Fairtrade Gold was only one reason, though, that the city of Santa Fe recognized Reflective Jewelry. The shop uses LED lighting, washable cloth towels, biodegradable bags for shipping, organic dish soap and non-toxic floor cleaners. Jewelers use citric acid for pickling, fluoride-free flux, a soap-based solution for tumbling, sink traps for catching heavy metals, and vacuums that capture dust and compounds—all of which are recycled. Their landscape garden, once a concrete foundation, now has mature apricot and cherry trees and native plants fed by water channeled off their roof.

Chantler, an experienced bench jeweler, launched her jewelry design business in 1994, while Choyt led the sales effort, initially concentrating on distributing jewelry to 250 stores and catalogs.

By 2001, they refocused on online sales and their own retail store. Today, six people work in the shop and the store.

Along the way, they began using recycled metals in production, which was a logical place to start, Choyt explains, but doesn’t address the big picture. “Basically, gold is going to be mined, and that’s independent of how much is used by jewelers. If we’re going to really make an impact, we have to support small-scale mining communities.”

When Choyt explains to customers that the Fairtrade Gold designation is the same well-known global brand used for Fairtrade coffee and chocolate, they are “astonished that I’m the only one operating this way, out of a small shop in Santa Fe,” he says.

So while Choyt can point to numerous 5-star Google reviews and show clients the studio where the jewelry is made, he can also ensure ethical, fair-trade sourcing from mine to market, adding another level of authority and credibility.

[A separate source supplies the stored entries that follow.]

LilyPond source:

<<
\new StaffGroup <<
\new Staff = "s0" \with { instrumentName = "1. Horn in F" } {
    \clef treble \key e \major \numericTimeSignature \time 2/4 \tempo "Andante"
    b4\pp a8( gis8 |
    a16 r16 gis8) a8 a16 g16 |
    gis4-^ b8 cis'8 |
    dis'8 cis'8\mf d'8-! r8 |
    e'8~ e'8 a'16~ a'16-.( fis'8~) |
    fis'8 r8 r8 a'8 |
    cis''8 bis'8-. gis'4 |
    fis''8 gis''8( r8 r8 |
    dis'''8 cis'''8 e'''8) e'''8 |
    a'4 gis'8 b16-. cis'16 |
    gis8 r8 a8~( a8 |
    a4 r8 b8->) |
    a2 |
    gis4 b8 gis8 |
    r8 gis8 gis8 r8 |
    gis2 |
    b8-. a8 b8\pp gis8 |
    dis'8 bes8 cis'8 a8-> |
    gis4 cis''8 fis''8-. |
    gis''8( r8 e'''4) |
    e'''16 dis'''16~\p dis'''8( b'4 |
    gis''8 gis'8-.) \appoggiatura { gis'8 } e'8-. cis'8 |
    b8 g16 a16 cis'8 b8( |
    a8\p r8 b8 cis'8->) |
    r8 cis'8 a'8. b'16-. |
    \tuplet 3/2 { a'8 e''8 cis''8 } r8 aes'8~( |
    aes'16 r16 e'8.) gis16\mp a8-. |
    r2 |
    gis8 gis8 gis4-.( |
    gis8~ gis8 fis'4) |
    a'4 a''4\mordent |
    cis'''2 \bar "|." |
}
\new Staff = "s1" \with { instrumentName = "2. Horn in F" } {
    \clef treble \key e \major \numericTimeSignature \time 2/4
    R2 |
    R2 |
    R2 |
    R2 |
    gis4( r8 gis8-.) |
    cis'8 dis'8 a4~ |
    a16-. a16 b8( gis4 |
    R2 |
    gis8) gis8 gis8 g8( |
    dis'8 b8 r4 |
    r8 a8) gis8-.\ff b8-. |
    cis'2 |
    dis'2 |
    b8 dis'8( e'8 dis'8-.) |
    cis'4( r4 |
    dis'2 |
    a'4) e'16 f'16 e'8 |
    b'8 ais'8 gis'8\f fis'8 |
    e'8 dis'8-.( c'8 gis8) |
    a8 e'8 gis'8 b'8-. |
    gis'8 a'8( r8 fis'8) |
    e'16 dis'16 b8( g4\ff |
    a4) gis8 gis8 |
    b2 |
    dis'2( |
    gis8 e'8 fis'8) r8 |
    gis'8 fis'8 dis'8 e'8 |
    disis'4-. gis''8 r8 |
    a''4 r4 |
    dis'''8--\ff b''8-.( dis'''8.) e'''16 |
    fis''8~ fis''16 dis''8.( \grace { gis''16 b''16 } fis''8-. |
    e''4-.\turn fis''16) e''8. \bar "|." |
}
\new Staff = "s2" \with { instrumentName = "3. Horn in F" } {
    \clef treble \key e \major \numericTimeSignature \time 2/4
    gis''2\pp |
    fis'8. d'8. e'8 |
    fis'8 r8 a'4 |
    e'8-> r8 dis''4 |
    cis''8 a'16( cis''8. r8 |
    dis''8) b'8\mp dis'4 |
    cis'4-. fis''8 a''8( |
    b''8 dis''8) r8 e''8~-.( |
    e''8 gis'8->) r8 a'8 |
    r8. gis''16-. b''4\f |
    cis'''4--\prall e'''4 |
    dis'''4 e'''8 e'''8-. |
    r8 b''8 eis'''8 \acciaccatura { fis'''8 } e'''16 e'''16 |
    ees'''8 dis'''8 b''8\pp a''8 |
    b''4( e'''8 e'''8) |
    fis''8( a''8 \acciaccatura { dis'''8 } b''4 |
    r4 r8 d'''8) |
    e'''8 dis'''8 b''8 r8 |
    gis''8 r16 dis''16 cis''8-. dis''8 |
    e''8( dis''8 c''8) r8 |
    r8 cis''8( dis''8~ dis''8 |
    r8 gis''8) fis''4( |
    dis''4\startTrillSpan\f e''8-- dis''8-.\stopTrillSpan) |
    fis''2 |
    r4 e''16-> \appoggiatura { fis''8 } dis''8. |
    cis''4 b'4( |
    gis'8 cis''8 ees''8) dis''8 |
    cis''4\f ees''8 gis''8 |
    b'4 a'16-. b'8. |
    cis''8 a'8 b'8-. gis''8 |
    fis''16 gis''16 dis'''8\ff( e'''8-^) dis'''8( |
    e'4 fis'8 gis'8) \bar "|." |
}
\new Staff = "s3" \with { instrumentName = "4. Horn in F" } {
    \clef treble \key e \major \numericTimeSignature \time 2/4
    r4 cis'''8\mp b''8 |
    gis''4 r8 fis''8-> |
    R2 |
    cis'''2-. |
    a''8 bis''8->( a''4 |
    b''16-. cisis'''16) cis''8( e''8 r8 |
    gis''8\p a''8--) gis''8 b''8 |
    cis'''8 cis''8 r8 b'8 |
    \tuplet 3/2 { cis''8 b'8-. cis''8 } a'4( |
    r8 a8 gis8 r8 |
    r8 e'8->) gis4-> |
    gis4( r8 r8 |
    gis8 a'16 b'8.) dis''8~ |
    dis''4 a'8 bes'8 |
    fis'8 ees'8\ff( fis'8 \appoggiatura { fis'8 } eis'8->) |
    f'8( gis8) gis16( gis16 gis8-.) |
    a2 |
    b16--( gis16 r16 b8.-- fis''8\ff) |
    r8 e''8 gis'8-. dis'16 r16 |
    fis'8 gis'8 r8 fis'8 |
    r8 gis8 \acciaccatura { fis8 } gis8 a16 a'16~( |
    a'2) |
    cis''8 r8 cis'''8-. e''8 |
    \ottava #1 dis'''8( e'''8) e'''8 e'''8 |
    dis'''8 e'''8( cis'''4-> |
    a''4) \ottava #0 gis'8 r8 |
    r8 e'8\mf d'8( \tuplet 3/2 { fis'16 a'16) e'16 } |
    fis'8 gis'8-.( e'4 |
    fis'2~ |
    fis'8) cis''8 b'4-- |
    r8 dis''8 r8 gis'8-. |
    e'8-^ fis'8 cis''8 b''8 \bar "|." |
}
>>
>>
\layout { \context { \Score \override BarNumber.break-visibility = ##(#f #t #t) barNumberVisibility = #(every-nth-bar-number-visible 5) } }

“Certainly one of the most important elements of any jeweler is reputation. Fairtrade Gold is just another thing that makes people feel really good about buying from us,” he says.

When the U.S. consumer market adopts Fairtrade Gold, he says, hundreds of thousands (or possibly millions) of small-scale miners finally will find their lives improved.

“When this happens, we’ll be able to point to our small studio on Baca Street as one of the catalysts.”